A love-complaint in five elegiac quatrains; the name "Amoret," which occurs several times in the volume, is probably not an allusion to Spenser.
Samuel Egerton Brydges: "The Odes it is impossible to avoid comparing with those of his friend and rival Collins, which were published in the same year and at the same age; and it is equally impossible to be blind to their striking inferiority.... On the whole, I cannot honestly subscribe to Mr. Wooll, where he says: 'There breathes through his poetry a genuinely spirited invention, a fervor which can alone be produced by an highly-inspired mind; and which, it is to be presumed, fairly ranks him amidst what he himself properly terms, 'the makers and inventors;' that is, the 'real poets.'' There seems to be wanting these original and predominant impressions, that peculiarity of character, which always accompany high genius, and which are exhibited in the poetry both of his brother Thomas, and his cotemporary Beattie" Censura Literaria 3 (1807) 197-98.

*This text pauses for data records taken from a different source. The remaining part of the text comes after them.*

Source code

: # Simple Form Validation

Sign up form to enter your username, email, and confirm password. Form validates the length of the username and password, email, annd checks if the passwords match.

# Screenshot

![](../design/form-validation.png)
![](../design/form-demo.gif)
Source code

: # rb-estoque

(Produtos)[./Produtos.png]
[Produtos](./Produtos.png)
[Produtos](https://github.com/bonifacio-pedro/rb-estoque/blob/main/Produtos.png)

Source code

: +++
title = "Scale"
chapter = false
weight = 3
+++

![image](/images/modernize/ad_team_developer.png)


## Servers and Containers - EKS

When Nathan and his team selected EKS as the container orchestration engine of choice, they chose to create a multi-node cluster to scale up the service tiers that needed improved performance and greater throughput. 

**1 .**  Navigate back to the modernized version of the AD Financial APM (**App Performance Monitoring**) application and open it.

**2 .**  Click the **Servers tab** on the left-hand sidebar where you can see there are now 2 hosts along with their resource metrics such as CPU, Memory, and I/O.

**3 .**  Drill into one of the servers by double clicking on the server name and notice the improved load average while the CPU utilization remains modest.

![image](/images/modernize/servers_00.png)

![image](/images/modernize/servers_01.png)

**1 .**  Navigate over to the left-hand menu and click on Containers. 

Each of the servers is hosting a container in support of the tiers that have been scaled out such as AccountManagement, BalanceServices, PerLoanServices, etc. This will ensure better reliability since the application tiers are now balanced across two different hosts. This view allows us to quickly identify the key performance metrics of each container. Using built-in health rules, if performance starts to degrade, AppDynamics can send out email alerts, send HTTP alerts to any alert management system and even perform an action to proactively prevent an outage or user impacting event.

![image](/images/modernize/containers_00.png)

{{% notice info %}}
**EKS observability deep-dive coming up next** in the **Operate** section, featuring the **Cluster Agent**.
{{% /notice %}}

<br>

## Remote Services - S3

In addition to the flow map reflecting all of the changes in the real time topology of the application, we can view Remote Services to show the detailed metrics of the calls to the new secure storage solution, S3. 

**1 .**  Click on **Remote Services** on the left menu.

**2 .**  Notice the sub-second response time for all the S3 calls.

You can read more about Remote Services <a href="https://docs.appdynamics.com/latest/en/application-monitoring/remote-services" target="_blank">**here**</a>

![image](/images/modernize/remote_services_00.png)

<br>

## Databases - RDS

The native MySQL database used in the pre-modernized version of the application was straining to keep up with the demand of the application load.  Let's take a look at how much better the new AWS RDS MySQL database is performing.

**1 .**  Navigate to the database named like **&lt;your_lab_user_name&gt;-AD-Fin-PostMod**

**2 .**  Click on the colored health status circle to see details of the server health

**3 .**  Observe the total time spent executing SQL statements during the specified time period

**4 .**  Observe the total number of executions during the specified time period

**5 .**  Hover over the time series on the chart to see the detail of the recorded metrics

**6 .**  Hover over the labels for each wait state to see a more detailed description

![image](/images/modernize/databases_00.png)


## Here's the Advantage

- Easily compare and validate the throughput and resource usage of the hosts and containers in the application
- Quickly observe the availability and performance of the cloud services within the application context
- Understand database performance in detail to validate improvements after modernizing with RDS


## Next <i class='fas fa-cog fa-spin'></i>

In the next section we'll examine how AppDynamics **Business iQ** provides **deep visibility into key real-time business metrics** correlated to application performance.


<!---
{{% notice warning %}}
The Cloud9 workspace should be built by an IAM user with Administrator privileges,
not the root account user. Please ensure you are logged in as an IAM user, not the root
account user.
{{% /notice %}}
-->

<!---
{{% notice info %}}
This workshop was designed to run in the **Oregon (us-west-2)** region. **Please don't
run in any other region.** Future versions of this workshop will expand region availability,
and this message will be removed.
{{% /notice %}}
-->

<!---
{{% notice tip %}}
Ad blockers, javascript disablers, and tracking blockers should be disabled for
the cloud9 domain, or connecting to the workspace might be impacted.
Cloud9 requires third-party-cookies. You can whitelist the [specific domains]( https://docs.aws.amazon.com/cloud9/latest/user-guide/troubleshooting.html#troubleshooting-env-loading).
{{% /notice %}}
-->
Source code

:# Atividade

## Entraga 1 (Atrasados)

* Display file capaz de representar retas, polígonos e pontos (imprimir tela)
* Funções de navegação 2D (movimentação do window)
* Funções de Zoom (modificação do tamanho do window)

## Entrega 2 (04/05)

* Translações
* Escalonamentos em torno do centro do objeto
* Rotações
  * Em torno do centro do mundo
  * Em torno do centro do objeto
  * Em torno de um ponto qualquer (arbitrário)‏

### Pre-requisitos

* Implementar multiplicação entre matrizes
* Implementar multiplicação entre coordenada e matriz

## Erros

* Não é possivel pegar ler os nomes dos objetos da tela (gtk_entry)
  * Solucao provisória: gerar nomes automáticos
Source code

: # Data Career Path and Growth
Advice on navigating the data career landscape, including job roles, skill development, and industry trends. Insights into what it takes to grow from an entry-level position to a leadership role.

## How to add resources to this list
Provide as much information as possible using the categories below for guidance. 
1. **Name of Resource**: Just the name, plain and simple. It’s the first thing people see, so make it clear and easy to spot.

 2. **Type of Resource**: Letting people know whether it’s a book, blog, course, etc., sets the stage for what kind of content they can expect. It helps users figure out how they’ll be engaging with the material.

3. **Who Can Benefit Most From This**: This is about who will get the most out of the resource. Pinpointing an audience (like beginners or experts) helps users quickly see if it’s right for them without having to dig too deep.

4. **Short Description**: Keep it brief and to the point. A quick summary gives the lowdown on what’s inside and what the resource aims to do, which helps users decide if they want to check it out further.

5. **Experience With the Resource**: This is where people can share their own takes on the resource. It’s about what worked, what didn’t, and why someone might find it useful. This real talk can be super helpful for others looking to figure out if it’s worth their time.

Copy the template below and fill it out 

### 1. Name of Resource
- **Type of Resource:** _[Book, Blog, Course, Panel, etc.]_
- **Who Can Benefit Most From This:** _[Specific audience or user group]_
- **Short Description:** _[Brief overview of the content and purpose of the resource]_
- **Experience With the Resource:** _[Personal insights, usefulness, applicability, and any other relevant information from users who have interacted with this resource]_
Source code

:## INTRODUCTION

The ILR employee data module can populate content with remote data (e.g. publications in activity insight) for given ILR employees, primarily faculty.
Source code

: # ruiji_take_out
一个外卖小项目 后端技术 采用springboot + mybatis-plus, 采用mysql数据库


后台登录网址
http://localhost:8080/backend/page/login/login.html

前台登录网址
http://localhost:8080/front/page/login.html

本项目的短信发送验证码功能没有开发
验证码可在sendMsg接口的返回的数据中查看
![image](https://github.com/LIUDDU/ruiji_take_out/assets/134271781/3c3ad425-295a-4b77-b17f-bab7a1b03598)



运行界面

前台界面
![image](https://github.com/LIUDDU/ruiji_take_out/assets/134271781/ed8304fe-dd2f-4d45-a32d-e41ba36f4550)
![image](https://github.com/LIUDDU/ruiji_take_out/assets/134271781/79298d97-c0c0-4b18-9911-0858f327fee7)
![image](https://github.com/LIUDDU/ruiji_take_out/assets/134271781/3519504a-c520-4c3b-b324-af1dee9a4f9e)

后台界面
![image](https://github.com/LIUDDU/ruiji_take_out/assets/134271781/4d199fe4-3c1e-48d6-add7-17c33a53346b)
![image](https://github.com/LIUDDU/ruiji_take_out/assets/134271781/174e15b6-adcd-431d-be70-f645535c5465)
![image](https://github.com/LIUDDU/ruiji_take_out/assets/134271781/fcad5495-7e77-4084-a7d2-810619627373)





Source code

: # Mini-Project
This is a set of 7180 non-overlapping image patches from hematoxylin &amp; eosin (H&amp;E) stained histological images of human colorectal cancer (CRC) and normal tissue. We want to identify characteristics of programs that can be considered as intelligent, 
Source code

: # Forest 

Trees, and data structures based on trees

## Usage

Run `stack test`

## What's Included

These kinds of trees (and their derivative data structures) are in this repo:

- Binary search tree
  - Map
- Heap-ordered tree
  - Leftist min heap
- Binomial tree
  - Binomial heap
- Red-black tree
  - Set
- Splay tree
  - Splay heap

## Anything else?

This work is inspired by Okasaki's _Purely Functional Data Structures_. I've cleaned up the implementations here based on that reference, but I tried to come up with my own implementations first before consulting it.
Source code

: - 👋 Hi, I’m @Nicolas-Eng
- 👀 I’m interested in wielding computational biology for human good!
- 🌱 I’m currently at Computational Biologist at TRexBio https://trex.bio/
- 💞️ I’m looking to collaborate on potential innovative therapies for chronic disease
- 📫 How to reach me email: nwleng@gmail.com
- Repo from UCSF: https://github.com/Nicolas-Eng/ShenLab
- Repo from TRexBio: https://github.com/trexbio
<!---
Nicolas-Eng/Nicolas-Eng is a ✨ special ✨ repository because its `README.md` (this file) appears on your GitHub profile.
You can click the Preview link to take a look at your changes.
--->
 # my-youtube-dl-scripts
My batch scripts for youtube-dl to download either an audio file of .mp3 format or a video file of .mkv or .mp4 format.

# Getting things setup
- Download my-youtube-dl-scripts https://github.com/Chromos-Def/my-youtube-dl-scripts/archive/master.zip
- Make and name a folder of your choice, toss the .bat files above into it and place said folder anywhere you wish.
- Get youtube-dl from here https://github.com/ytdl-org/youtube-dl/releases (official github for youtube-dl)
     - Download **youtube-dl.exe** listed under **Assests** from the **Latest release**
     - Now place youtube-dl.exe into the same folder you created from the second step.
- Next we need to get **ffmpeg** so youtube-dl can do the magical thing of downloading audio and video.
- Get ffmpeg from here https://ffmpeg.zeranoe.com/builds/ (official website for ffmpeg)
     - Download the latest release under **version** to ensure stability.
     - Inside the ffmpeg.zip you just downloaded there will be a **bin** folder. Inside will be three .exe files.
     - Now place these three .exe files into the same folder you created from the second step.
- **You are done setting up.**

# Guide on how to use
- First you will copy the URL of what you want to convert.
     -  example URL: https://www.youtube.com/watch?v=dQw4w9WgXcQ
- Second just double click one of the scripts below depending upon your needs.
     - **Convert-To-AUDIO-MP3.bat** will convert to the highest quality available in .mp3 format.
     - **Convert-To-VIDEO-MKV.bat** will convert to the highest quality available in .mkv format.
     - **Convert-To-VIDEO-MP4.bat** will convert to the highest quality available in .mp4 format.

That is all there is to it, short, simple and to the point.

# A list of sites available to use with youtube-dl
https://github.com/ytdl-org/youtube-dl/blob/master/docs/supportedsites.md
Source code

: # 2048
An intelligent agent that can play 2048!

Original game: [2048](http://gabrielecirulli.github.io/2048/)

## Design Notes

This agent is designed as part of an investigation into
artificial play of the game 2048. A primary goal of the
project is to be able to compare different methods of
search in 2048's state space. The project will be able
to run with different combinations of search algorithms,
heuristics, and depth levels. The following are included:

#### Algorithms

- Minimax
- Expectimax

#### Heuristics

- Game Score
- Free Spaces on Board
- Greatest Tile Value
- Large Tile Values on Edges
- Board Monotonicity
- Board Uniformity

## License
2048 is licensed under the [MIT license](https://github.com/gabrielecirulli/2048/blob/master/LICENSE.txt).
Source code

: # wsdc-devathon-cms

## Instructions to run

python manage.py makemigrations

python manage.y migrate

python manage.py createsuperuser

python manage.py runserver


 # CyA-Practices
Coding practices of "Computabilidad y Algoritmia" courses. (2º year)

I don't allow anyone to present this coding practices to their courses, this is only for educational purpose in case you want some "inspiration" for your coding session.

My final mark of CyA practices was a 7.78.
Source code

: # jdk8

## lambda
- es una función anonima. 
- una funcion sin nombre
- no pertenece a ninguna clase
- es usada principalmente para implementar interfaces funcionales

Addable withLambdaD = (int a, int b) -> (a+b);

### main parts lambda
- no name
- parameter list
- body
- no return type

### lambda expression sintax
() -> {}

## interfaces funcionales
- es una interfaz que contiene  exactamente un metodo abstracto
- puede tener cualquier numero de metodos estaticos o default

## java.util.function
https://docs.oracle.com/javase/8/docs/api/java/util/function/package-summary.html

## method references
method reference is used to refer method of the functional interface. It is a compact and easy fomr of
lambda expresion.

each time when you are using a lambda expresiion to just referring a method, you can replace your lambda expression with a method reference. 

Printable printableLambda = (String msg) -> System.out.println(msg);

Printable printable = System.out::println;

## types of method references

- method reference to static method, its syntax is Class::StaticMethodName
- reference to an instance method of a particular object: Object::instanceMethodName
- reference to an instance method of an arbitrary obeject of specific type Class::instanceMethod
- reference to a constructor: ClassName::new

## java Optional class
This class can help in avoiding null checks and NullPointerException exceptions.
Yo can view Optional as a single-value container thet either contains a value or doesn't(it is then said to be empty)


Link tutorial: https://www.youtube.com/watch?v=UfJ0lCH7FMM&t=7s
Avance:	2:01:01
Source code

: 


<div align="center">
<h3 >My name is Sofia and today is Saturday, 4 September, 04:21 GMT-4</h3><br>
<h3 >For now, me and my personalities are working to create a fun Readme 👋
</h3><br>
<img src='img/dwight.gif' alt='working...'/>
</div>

Lo! SPRING, array'd in primrose-colour'd robe,
Fresh beauties sheds on each enliven'd scene,
With show'rs and sunshine chears the smiling globe,
And mantles hill and vale in glowing green.
All nature feels her vital heat around,
The pregnant glebe now bursts with foodful grain,
With kindly warmth she opes the frozen ground,
And with new life informs the teeming plain.
She calls the fishes from their ouzy beds,
And animates the deep with genial love,
She bids the herds bound sportive o'er the meads,
And with glad songs awakes the joyous grove.
No more the glaring tiger roams for prey,
All-powerful Love subdues his savage soul,
To find his spotted mate he darts away,
While gentler thoughts the thirst of blood controul.
But ah! while all is warmth and soft desire,
While all around SPRING's chearful spirit own,
You feel not, AMORET, her quickening fire,
To SPRING's kind influence you a foe alone!